Peggy served as a member of the Long Wharf, Milwaukee and Louisville Rep Theaters, where she played dozens of characters ranging from Maggie in "Cat on a Hot Tin Roof" to Annie in Alan Aykbourn's "Table Manners." She and Dan taught drama classes at North Kentucky University for much of the late '70s and early '80s. In the meantime, she pursued acting opportunities in film and television. She played minor parts in the Jon Voight film The All-American Boy (1973) and several award-winning short films. Her television credits include episodes from Marcus Welby, MD, The Bold Ones and Law & Order.
Peggy loved New York City where she maintained an apartment that included a small stage. But her favorite place was a primitive cabin on a lake once owned by her grandfather. She took great pride in living without electricity, expanding her land ownership, and protecting wild land from development or any other human incursion. In later years, she enlisted the help of her sister, Agnes, to build "stone house," a modern house built to look like a stone outcropping typical of the surrounding landscape. While she was adept at adhering to convention, Peggy engaged her friends and family with her restless creativity and fascination with cats. She was a spiritual person, finding inspiration and solace from nature, Christian Science, Hinduism, and Native American traditions.
She is survived by her brother, James P. Cowles (Wanda, deceased); and sister, Agnes Cowles Bourne; and was predeceased by her brother, William H. Cowles, 3rd (Allison, deceased); partner, Jerry McDermott; and her ex-husband, Daniel A. Stein. She is survived by nieces and nephews, William "Stacey" Cowles (Anne), Betsy Cowles (Jim Meyer), Jay Cowles (Kati), Heidi Girardoni (Johannes), and Edward Evans (Yohko), and many cousins, grandnieces and nephews.

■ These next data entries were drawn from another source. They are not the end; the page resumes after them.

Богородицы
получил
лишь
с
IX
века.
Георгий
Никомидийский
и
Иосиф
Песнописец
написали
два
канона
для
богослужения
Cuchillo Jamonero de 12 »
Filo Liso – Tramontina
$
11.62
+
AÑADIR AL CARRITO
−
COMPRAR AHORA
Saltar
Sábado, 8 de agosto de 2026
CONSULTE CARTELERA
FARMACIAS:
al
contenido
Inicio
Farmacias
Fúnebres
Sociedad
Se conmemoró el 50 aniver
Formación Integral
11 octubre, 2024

Her family would like especially to thank the many Senior Helpers aids who took care of her in her final years and land caretaker, Don Brackins, who enabled her to live her last years at her beloved lake home.
A private celebration of life is pending. Memorial contributions may be made to the Inland Northwest Land Conservancy.
Published by Spokesman-Review on Sep. 28, 2025.